Banque mondiale : avertissement sur les perspectives en Europe et Asie centrale

Banque mondiale : avertissement sur les perspectives en Europe et Asie centrale
Rivanshi Rakhrai
08 avr. 2026, 16:24 PM
  • La Banque mondiale prévoit un ralentissement de la croissance en Europe et en Asie centrale en 2026.
  • La hausse des coûts de l'énergie pèse sur les importateurs et creuse les déficits dans la région.
  • La Russie, la Turquie et l'Ukraine sont confrontées à une croissance plus faible en raison des pressions sur les coûts.

Les économies émergentes et en développement d'Europe et d'Asie centrale connaîtront une croissance plus lente en 2026 en raison de la hausse des prix de l'énergie provoquée par le conflit en cours en Iran, selon un rapport de la Banque mondiale publié mercredi.

Cette flambée a alourdi les coûts d'exploitation des entreprises et augmenté les dépenses de carburant des consommateurs.
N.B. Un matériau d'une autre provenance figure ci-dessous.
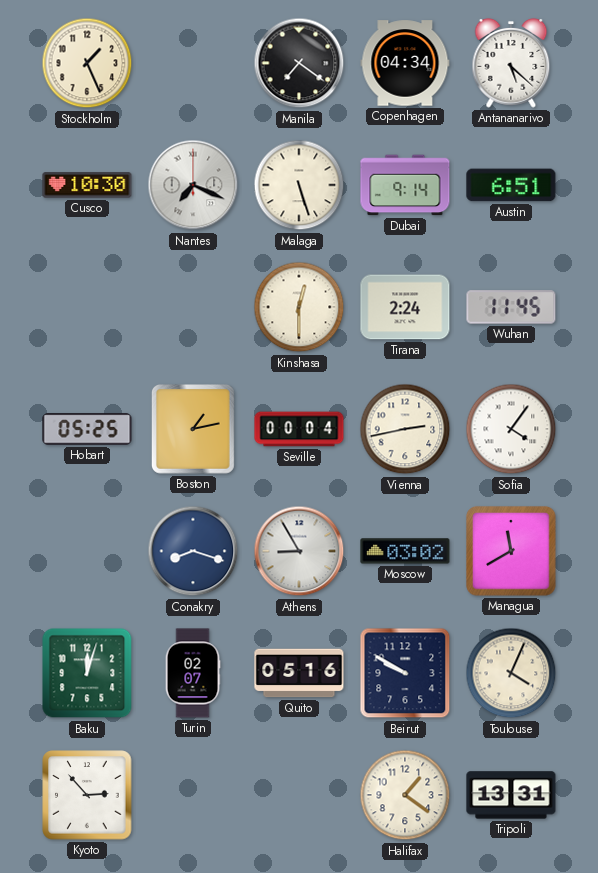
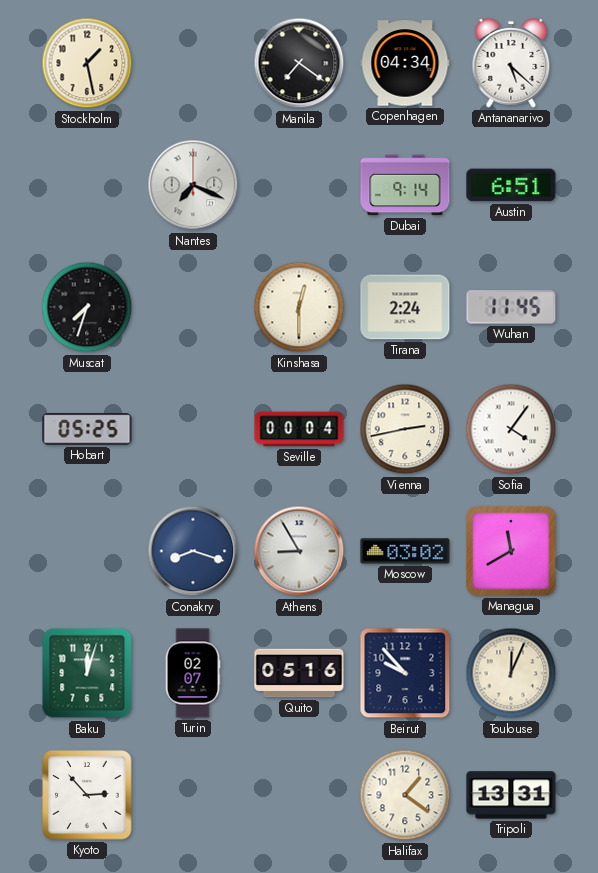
Stockholm: 1:26 -> 1:28
Cusco: 10:30 -> none
Malaga: 5:27 -> none
Muscat: none -> 7:33
Boston: 1:13 -> none
Beirut: 9:50 -> 9:53
Toulouse: 4:04 -> 12:04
Même si Téhéran et Washington ont conclu un accord de cessez-le-feu de deux semaines mardi soir, l'institution financière a souligné que les risques économiques plus larges restent importants.

Impact régional et pressions économiques

La Banque mondiale a souligné que le conflit représente un risque important pour la stabilité économique mondiale, affectant en particulier les marchés émergents et en développement d'Europe et d'Asie centrale.

La région couvre près de deux douzaines de pays.

Elle comprend le Kazakhstan et l'Ouzbékistan en Asie centrale, la Pologne et la Roumanie membres de l'Union européenne, des pays des Balkans comme l'Albanie et la Serbie, ainsi que la Russie, la Turquie et l'Ukraine.

Si les pays exportateurs d'énergie de la région peuvent bénéficier temporairement de la hausse des prix des matières premières, la majorité sont importateurs d'énergie.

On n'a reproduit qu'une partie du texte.